Work to do
Copy out the opinion excerpt, everything from "Guatemala argues TMR" down to "the United States.", and swap "petitioner" for "award holder".

Page text
13 Guatemala’s attempt to distinguish this case from TMR Energy and its progeny fails.
Guatemala argues TMR Energy applies only in the context of “genuinely international disputes”
and cites thirteen decisions in this Circuit in which courts have refused to dismiss actions to
confirm arbitral awards based on forum non conveniens. ECF No. 38 at 15–19. Guatemala claims
these cases are “fundamentally distinguishable” because each “concerned an award arising out of
a genuinely international dispute.” Id. at 19. None of these cases, however, turn on a distinction
between “genuinely international” and “purely domestic” arbitrations. Rather, TMR Energy and
its progeny focus on the availability of a forum to grant relief to the petitioner. See TMR Energy,
411 F.3d at 303. And here, there is no available forum other than this Court to attach Guatemala’s
property in the United States.
Finally, Guatemala’s reliance on several decisions from the Second Circuit is unavailing.

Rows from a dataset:
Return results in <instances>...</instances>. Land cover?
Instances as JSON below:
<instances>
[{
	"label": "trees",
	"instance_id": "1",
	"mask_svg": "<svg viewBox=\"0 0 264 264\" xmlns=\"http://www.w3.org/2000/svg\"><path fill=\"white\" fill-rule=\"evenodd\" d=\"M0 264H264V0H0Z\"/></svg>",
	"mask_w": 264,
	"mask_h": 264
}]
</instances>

Written response
Guatemala argues TMR Energy applies only in the context of “genuinely international disputes”
and cites thirteen decisions in this Circuit in which courts have refused to dismiss actions to
confirm arbitral awards based on forum non conveniens. ECF No. 38 at 15–19. Guatemala claims
these cases are “fundamentally distinguishable” because each “concerned an award arising out of
a genuinely international dispute.” Id. at 19. None of these cases, however, turn on a distinction
between “genuinely international” and “purely domestic” arbitrations. Rather, TMR Energy and
its progeny focus on the availability of a forum to grant relief to the award holder. See TMR Energy,
411 F.3d at 303. And here, there is no available forum other than this Court to attach Guatemala’s
property in the United States.